Push the Sky Away
Reviewed by John Selwyn
Push The Sky Away is Nick Cave and the Bad Seeds 18th release, and it’s the first we’ve heard from The Bad Seeds in roughly five years. This time around we have something certainly less rambunctious than 2008’s Dig, Lazarus, Dig!!!, a raucous rock and roll affair which would have warranted a grandiose stage show and was lavishly produced, maybe with the intent and purpose of coming across as “over the top”.
Here however, we’re presented with a much more stripped and minimal approach. A record lushly conducted even though it may have happened under a bleak and cloudy sky. Push is similar to 1997’s The Boatman’s Call, a career highlight for Cave which sounded more like a man honestly lamenting by himself without his band to back him. Though the arrangements here are different and the message less direct, it helps to keep in mind that Cave is a published author with a few novels under his belt, and we can hear examples of his literary prowess clearly just as on many of his other albums. He can be more autobiographical like he was on Boatman’s, or as is the case here, a grandiose and often macabre storyteller blending personal doubts and unique observations with fictitious aplomb.
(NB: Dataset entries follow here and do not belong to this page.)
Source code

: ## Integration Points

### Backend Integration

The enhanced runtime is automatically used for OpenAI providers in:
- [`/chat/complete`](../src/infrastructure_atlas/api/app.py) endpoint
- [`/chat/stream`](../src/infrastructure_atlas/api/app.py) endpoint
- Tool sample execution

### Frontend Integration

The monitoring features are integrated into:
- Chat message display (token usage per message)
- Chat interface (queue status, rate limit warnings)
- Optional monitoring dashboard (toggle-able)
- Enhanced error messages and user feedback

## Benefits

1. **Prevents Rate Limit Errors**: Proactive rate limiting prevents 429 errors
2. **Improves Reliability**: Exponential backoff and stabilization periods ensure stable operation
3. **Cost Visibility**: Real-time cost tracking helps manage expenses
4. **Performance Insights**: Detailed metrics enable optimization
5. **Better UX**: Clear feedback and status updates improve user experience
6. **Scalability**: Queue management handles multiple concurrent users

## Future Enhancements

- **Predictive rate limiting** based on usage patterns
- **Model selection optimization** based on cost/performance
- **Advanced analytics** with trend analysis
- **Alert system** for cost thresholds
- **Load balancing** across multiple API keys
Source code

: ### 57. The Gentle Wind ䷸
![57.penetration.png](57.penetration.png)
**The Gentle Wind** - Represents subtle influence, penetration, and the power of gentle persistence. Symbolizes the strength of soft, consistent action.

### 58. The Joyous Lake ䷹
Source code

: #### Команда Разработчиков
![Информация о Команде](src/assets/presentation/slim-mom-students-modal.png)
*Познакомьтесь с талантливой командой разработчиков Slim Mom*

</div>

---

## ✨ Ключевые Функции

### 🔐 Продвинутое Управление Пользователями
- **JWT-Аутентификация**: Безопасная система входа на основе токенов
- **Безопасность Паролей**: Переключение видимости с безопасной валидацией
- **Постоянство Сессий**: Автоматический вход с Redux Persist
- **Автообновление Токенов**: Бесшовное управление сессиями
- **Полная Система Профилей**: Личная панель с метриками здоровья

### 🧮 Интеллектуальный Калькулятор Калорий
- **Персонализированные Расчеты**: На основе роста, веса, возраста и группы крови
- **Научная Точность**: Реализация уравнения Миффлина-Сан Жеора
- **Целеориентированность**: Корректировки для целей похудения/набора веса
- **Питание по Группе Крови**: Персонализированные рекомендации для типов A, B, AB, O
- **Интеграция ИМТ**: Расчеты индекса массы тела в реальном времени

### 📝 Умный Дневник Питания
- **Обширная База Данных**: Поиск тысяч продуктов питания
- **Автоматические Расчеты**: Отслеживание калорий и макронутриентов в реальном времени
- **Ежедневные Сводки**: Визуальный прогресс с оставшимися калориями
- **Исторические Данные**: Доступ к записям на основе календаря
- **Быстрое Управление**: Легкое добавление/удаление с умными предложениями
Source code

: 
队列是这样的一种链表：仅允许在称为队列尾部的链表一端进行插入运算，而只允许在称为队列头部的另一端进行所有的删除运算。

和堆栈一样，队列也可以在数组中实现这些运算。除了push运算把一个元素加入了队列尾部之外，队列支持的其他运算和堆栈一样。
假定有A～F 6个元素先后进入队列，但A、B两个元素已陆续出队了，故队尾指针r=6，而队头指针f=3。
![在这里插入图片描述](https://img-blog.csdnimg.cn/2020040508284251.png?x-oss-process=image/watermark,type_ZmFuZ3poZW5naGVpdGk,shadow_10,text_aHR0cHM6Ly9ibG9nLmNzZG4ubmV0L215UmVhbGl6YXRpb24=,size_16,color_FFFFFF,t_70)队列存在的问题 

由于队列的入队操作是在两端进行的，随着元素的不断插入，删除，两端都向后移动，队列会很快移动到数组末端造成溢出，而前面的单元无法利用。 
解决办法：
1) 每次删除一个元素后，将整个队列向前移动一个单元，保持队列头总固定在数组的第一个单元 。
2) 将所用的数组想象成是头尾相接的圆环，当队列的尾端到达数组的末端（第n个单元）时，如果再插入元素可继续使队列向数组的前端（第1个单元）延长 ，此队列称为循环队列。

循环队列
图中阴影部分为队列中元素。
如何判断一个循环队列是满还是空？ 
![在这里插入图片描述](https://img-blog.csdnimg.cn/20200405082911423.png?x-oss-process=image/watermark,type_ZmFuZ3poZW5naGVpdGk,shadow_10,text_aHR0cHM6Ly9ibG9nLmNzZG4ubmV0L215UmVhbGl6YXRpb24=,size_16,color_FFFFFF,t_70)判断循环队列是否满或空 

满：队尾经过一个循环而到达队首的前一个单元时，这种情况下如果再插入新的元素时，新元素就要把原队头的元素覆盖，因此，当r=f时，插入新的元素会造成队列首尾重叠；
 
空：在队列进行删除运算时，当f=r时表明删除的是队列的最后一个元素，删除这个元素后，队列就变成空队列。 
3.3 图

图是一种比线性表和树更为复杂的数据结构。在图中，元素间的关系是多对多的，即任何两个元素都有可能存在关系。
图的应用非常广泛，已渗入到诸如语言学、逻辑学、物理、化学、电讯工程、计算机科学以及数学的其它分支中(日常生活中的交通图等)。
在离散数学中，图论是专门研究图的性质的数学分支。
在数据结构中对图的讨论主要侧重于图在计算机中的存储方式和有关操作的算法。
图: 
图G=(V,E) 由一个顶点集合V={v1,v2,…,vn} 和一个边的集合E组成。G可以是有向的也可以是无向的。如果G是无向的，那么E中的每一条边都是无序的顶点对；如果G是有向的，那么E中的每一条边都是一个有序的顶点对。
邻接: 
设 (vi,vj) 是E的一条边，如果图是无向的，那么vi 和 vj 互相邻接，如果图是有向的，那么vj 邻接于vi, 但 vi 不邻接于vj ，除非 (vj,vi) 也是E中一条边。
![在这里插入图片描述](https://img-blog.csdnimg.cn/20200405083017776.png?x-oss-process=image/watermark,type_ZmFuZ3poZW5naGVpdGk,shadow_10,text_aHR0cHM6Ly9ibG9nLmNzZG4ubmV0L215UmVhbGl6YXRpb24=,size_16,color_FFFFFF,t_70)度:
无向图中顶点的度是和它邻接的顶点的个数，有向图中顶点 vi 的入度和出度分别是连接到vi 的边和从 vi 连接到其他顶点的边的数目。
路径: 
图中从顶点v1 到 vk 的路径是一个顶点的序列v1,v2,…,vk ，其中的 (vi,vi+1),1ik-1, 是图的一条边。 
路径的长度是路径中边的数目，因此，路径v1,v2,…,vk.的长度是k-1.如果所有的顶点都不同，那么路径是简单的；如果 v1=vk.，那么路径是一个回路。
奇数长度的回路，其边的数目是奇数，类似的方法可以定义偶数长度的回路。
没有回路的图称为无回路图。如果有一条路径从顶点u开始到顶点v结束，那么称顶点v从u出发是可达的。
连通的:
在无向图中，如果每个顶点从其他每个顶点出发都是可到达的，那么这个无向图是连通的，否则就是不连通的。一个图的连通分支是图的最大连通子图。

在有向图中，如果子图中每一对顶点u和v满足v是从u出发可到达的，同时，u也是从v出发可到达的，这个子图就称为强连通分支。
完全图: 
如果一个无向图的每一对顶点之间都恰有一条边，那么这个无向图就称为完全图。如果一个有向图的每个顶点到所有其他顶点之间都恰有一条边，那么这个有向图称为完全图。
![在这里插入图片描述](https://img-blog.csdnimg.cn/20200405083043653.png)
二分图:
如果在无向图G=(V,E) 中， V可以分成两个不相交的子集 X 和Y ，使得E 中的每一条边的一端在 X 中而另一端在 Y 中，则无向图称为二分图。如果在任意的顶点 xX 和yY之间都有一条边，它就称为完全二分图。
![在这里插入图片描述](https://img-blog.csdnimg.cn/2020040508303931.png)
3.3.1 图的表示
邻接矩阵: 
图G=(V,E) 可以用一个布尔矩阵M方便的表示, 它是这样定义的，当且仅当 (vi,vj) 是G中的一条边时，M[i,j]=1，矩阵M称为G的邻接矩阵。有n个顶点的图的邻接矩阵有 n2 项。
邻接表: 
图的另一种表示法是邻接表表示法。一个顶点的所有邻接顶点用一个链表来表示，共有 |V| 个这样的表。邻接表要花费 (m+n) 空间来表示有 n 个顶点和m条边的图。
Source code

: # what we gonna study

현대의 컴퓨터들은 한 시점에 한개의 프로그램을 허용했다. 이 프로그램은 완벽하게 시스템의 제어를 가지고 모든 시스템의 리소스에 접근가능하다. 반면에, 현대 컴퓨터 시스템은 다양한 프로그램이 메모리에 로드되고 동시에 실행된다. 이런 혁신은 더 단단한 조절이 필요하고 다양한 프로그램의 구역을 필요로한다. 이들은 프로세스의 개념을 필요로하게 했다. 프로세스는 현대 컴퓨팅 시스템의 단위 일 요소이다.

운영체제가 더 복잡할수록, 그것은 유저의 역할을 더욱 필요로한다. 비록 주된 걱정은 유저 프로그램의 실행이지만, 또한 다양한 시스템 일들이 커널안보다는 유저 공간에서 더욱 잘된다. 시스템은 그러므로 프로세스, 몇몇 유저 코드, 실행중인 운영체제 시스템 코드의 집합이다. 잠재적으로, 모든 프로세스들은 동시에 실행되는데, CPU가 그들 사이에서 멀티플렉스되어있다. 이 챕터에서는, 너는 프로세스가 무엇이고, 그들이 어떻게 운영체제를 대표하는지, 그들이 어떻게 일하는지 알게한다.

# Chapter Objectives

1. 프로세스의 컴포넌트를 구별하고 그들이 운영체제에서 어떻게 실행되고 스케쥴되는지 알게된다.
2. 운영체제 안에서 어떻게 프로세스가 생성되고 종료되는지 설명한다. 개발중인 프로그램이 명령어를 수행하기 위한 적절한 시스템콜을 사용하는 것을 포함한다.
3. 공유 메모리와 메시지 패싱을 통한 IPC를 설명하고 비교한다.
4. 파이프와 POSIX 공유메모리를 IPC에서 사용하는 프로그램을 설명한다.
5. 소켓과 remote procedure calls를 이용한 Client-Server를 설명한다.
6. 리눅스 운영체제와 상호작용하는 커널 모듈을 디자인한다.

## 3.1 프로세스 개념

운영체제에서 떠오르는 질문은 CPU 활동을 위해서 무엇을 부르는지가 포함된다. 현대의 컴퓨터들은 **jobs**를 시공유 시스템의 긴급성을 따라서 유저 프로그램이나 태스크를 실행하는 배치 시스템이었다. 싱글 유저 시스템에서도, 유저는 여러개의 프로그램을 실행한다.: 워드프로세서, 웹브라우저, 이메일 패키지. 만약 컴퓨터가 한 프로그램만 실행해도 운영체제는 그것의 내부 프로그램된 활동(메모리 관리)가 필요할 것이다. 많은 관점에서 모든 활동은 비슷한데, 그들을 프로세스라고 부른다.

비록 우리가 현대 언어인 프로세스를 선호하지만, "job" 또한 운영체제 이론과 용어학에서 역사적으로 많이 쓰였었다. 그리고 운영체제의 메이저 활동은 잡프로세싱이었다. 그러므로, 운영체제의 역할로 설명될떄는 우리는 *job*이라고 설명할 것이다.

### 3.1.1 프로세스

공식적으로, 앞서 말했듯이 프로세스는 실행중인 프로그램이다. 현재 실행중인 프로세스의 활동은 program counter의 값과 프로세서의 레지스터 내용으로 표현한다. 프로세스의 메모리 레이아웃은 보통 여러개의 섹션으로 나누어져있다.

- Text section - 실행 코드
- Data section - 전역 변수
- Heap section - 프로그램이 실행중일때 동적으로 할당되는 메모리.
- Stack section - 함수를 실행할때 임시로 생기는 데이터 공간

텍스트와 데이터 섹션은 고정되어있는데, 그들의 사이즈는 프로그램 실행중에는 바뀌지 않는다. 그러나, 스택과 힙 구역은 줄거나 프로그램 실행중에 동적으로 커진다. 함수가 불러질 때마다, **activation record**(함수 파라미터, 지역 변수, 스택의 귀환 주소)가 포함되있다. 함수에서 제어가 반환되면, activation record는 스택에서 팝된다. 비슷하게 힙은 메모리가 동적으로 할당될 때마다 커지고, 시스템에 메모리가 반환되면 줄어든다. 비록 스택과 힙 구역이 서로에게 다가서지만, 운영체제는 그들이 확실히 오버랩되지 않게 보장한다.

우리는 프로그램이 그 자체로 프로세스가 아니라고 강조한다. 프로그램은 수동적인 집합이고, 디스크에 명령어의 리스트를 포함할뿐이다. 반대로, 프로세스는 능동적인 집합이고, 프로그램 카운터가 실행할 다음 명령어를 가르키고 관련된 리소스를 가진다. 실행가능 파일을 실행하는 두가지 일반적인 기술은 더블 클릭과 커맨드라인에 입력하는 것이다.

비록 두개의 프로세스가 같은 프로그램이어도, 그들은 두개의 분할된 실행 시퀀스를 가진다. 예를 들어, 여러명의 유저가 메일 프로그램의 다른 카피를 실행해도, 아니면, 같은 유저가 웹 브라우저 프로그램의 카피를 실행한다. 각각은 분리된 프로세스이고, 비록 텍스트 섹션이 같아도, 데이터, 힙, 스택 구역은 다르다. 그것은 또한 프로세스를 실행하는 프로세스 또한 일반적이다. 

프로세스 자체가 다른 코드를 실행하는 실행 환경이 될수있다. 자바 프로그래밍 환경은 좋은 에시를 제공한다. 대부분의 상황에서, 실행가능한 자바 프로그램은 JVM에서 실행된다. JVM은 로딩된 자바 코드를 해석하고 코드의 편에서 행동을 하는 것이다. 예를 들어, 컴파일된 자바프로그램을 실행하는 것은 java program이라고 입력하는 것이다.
These are still love songs however, written the way Mr. Cave writes them best.
The unsettledness is not as direct on Push as it was on the first Grinderman record, a side project of sorts which featured the core members of The Bad Seeds trying out new material, experimental and with more punk rock leanings recalling the youthful vision of Cave and friends in his first band The Birthday Party (1980-1985), but those chilling, spooky feelings that have come along with musical maturity still hang in the background, still anxious in a way when you know there’s evil out there in the woods, only you don’t know how far, or how dangerously close it is.
Wistful, gently haunting, and at times pensive by holding back the true harrowing content that lies beneath the murky surface of troubled waters, a lot of the material here is reminiscent of the work done by Cave and longtime friend and collaborative partner, and original Bad Seeder, Warren Ellis, on the score to 2010’s film adaptation of Cormac McCarthy’s post apocalypse novel “The Road”, most notably in its wash of greyscale tonality. The eerie sounds of Ellis’s electric violin come in to make things jarringly uncomfortable on the third selection “Waters Edge”, like a slow scratch of grown out fingernails across a chalkboard. Its nuances like these, details listeners have come to expect form Nick Cave records that let us know there’s the possibility of eminent danger ahead. The mystery of the title track which closes the album is never revealed, and “Higgs Bosom Blues” casts the ghost of Robert Johnson, Lucifer himself, Hannah Montana and Molly Cyrus as characters in a strange dream as recounted by a man trudging through his purgatory, accepting his surroundings however confusing they might be.
Are they murder ballads? Sure, but they aren’t as menacing as they have been in the past.
Cave’s lyrics are always the first thing to draw our attention, but as told by the protagonist in his unique literary narrative, even the darkest selections here have an element of hopefulness, acceptance, maybe even romance.